Lobby de combustíveis fósseis é maior que delegações africanas na 'COP da África'

Por ANA CAROLINA AMARAL

SHARM EL-SHEIKH, EGITO (FOLHAPRESS) - Vestidos com paletó e gravata, três executivos observam, enfileirados, o quadro dourado de patrocínios do pavilhão do Egito, país anfitrião da COP27, conferência do clima da ONU que ocorre até o dia 18 na cidade de Sharm el-Sheikh.

"Estamos pensando em patrocinar a COP no ano que vem", um deles explica à reportagem e se apresenta. É Gareth Wynn, chefe de comunicação da Taqa, empresa nacional de gás dos Emirados Árabes, país-sede da próxima edição da COP.

O grupo pertence a uma das grandes delegações da COP: a dos combustíveis fósseis (como petróleo, gás e carvão). O setor tem 636 representantes na conferência deste ano. O número é 26% maior do que na COP26, no ano passado, quando tinha 503 lobistas.

"Há um aumento da influência da indústria de combustíveis fósseis nas negociações sobre o clima que já estão repletas de acusações de censura da sociedade civil e influência corporativa", afirma uma nota das organizações Corporate Accountability, Corporate Europe Observatory e Global Witness, que mapearam conjuntamente a presença do setor na conferência.

A reportagem procurou a Convenção-Quadro do Clima da ONU para comentar os números, mas não obteve retorno até o momento da publicação.
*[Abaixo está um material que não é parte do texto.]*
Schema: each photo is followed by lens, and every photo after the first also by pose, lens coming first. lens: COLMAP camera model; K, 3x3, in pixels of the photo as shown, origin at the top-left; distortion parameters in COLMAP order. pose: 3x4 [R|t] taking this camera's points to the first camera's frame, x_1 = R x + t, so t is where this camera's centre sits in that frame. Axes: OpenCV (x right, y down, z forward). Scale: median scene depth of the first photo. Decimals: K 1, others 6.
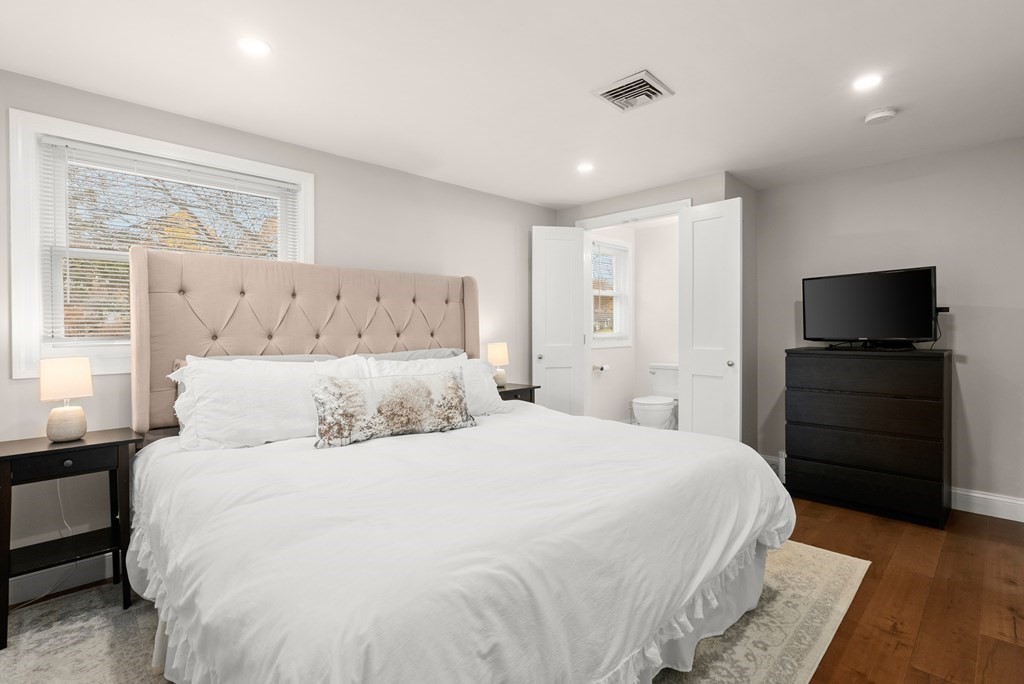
lens RADIAL K [[492.7, 0, 511.2], [0, 492.7, 325.6], [0, 0, 1]] dist [0.019782, -0.000034]
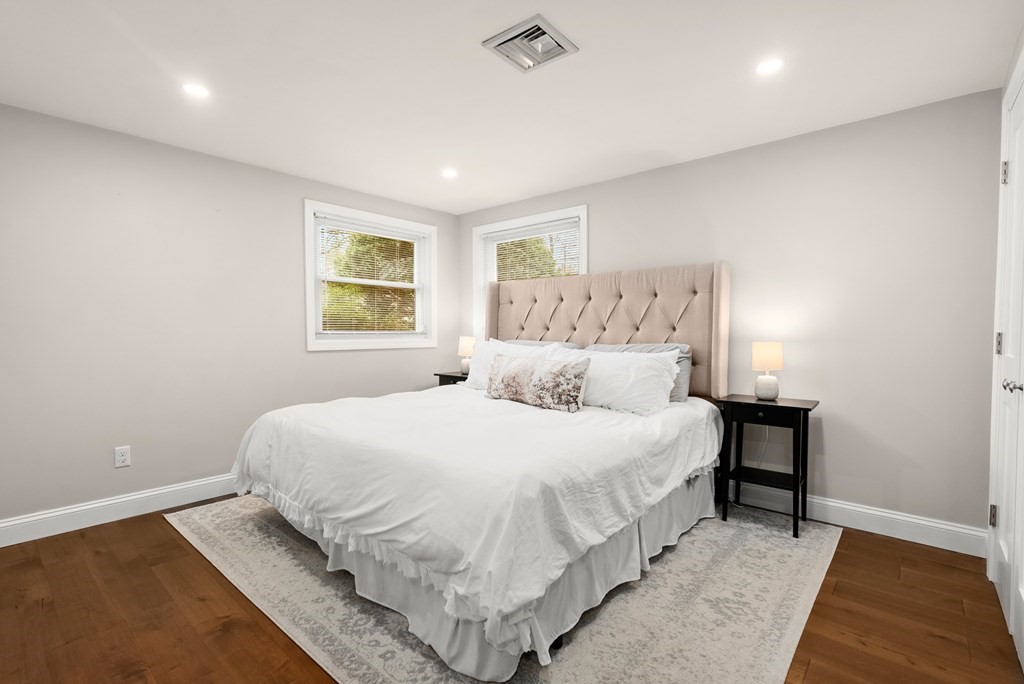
lens RADIAL K [[464.3, 0, 517.3], [0, 464.3, 320.5], [0, 0, 1]] dist [-0.002519, -0.000044]
pose [[0.076636, -0.000415, -0.997059, 1.072003], [0.028678, 0.999587, 0.001788, -0.006538], [0.996647, -0.028731, 0.076617, 0.904268]]
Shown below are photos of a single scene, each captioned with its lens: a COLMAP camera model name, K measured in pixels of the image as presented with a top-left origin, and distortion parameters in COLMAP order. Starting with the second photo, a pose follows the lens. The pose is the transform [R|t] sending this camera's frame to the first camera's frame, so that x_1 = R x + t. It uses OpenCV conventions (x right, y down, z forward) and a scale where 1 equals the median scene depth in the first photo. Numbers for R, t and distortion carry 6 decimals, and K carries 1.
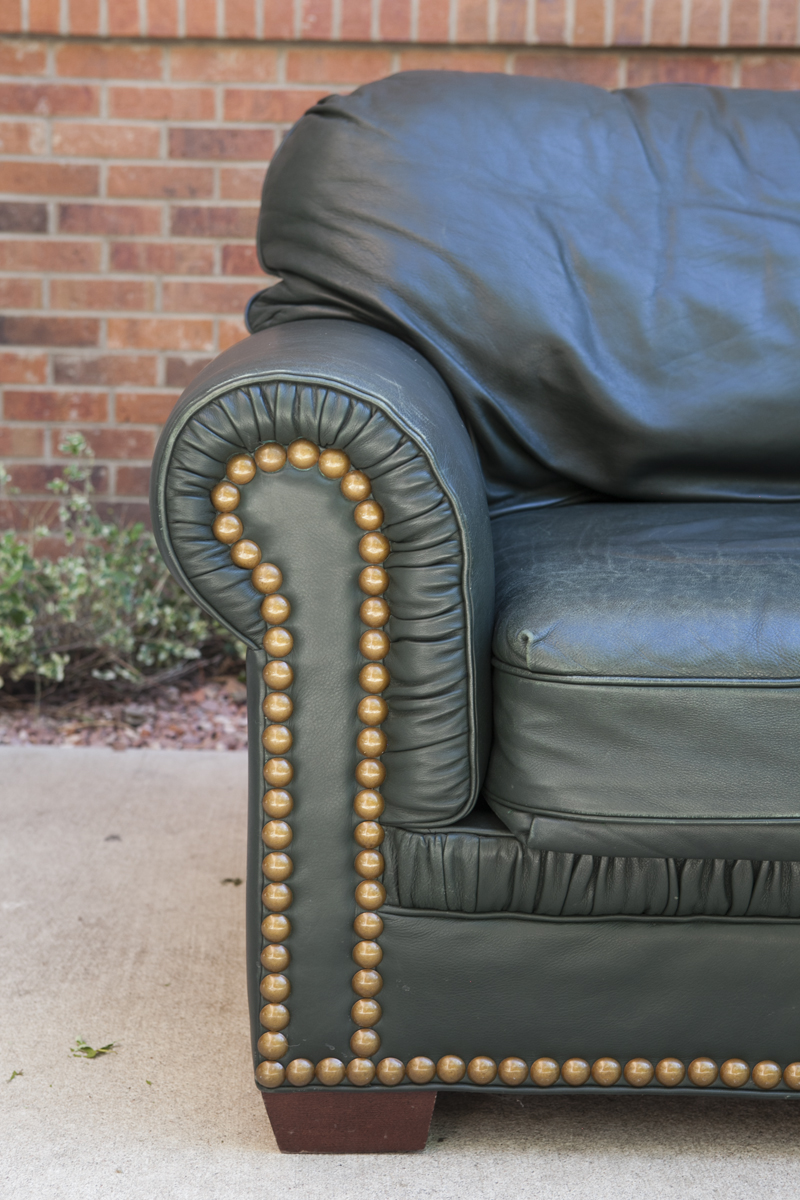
lens RADIAL K [[1795.9, 0, 449.9], [0, 1795.9, 578.2], [0, 0, 1]] dist [0.046323, 0.000000]
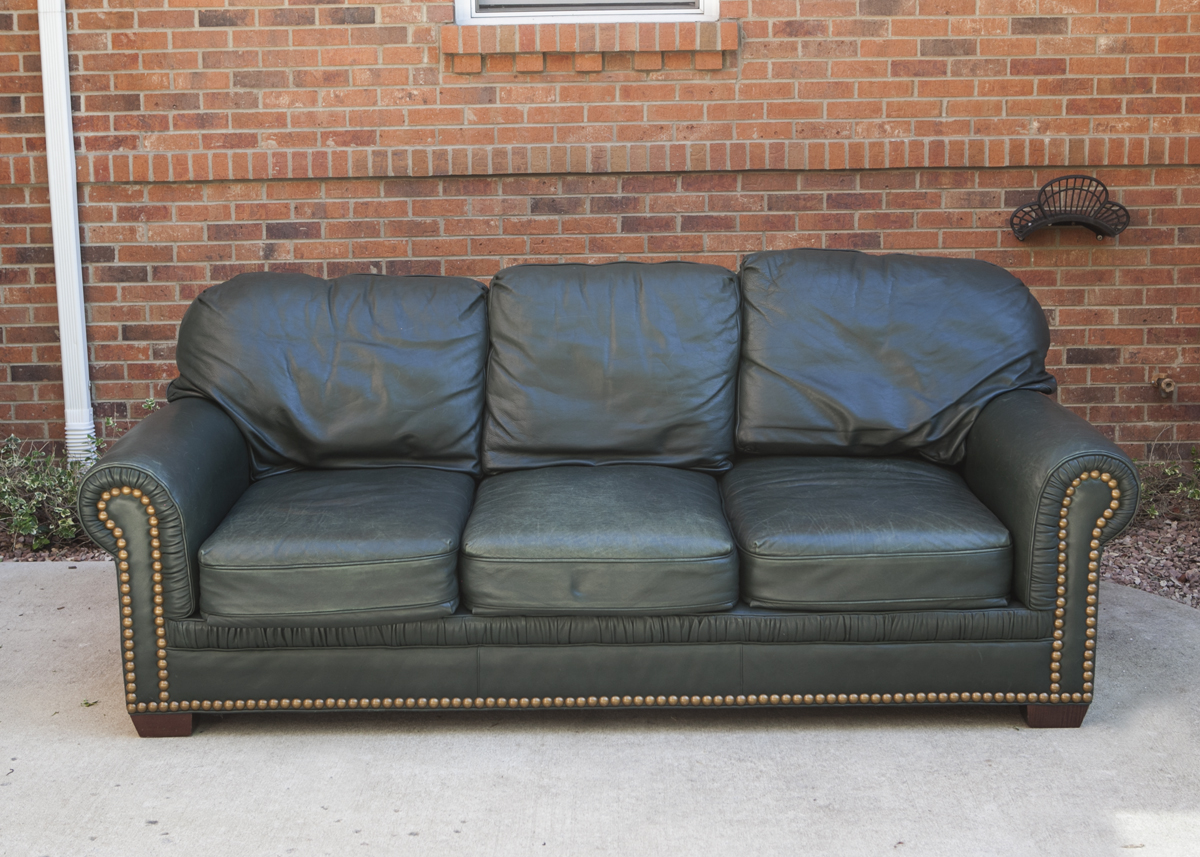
lens RADIAL K [[1546.1, 0, 645.8], [0, 1546.1, 248.5], [0, 0, 1]] dist [-0.039319, 0.000000]
pose [[0.998795, -0.040790, -0.027272, 0.785447], [0.039415, 0.998011, -0.049192, -0.284542], [0.029225, 0.048058, 0.998417, -1.370564]]
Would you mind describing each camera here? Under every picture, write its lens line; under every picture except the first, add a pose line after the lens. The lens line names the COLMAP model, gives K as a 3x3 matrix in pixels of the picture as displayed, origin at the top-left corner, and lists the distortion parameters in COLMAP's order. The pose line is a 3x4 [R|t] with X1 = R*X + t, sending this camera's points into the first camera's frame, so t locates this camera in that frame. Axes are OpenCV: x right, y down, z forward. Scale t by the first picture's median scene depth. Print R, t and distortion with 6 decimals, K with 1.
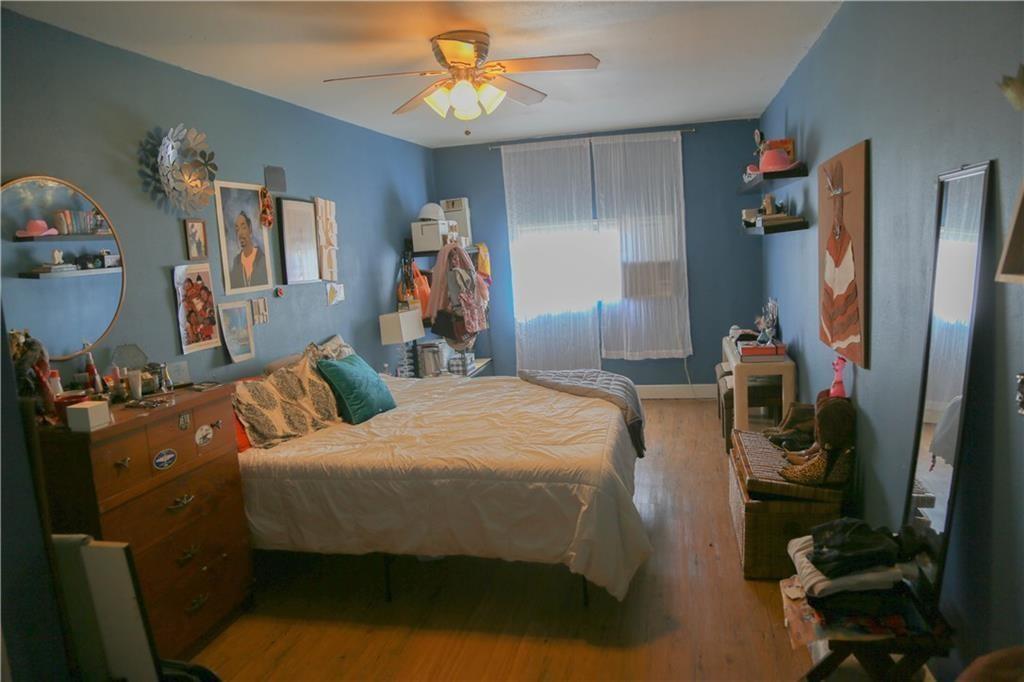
lens RADIAL K [[697.4, 0, 512.0], [0, 697.4, 341.0], [0, 0, 1]] dist [-0.134097, 0.087989]
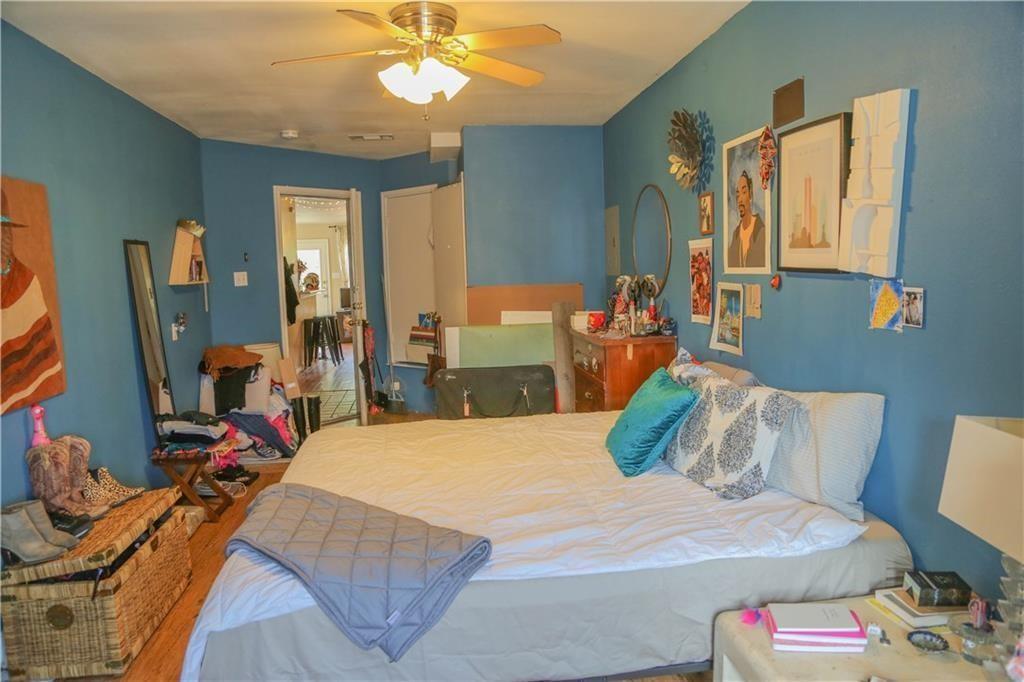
lens RADIAL K [[697.4, 0, 512.0], [0, 697.4, 341.0], [0, 0, 1]] dist [-0.134097, 0.087989]
pose [[-0.938257, 0.111130, -0.327605, 0.141208], [0.027864, 0.968198, 0.248629, -0.211694], [0.344816, 0.224150, -0.911514, 1.733361]]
A análise percorreu a lista de credenciados na COP, verificando tanto os nomes diretamente afiliados a corporações de combustíveis fósseis -como Shell, Chevron e BP- quanto membros que atuam em nome da indústria de combustíveis fósseis e foram credenciados por delegações nacionais.

Os Emirados Árabes Unidos -que registraram 1.070 delegados neste ano, enquanto levaram apenas 176 no último ano- têm 70 nomes classificados como lobistas de combustíveis fósseis pela pesquisa, que ainda é preliminar.

Outros 28 países trazem lobistas do setor em suas delegações nacionais. A Rússia é a segunda maior casa para os representantes das energias fósseis, com 33 lobistas em sua delegação, aponta o relatório.

Presidida por um país africano, a conferência é apelidada de "COP da África" por conta da expectativa de o continente conseguir pautar nas negociações as agendas que lhe são mais urgentes, como a adaptação climática, o financiamento e as reparações por perdas e danos.

No entanto, o lobby dos fósseis traz à COP uma delegação maior do que qualquer delegação africana, ainda segundo a análise.

As três organizações que levantaram os dados são parte de uma coalizão que tem pedido à ONU para barrar o credenciamento de lobistas das energias fósseis.

"É hora de expulsar os grandes poluidores. Chega de deixá-los escrever as regras ou bancar as negociações sobre o clima", diz Phillip Jakpor, representante da Corporate Accountability e da Participação Pública da África (CAPPA).

"Os lobistas do tabaco não seriam bem-vindos nas conferências de saúde, os traficantes de armas não podem promover seu comércio em convenções de paz. Aqueles que perpetuam o vício mundial em combustíveis fósseis não devem ser autorizados a passar pelas portas de uma conferência climática. É hora de os governos saírem dos bolsos dos poluidores", completa.

A análise ainda avalia que, enquanto permite a presença de lobistas cujos interesses são contrários ao propósito da conferência, a COP27 inviabilizou a participação de ativistas, movimentos sociais e indígenas, por conta de altos custos logísticos e de hospedagem, além de repressões do governo ditatorial do Egito a manifestações da sociedade civil.

Há mais lobistas de combustíveis fósseis registrados do que representantes dos dez países mais impactados pelas mudanças climáticas de acordo com o ranking da GermanWatch (Porto Rico, Mianmar, Haiti, Filipinas, Moçambique, Bahamas, Bangladesh, Paquistão, Tailândia e Nepal), destaca o estudo.

A crise energética na Europa decorrente da Guerra da Ucrânia trouxe ainda mais força para o setor, que ganhou legitimação política para receber investimentos no curto e médio prazo, embora seja o maior causador global das mudanças climáticas.

Boa parte das metas nacionais e setoriais para o Acordo de Paris preveem zerar, até 2050, as emissões líquidas -ou seja, ainda será possível emitir, desde que com ações de compensação, como o plantio de árvores, que sequestrem o gás carbônico de volta para a terra.

O setor tem apostado em brechas como essa, além de paliativos como tecnologias menos poluidoras, para se manter atuante. No entanto, cada vez mais a ciência, os líderes políticos e até mesmo o secretário-geral da ONU, António Guterres, tem defendido que é preciso banir investimentos em fósseis, forçando uma guinada definitiva no setor energético para as renováveis.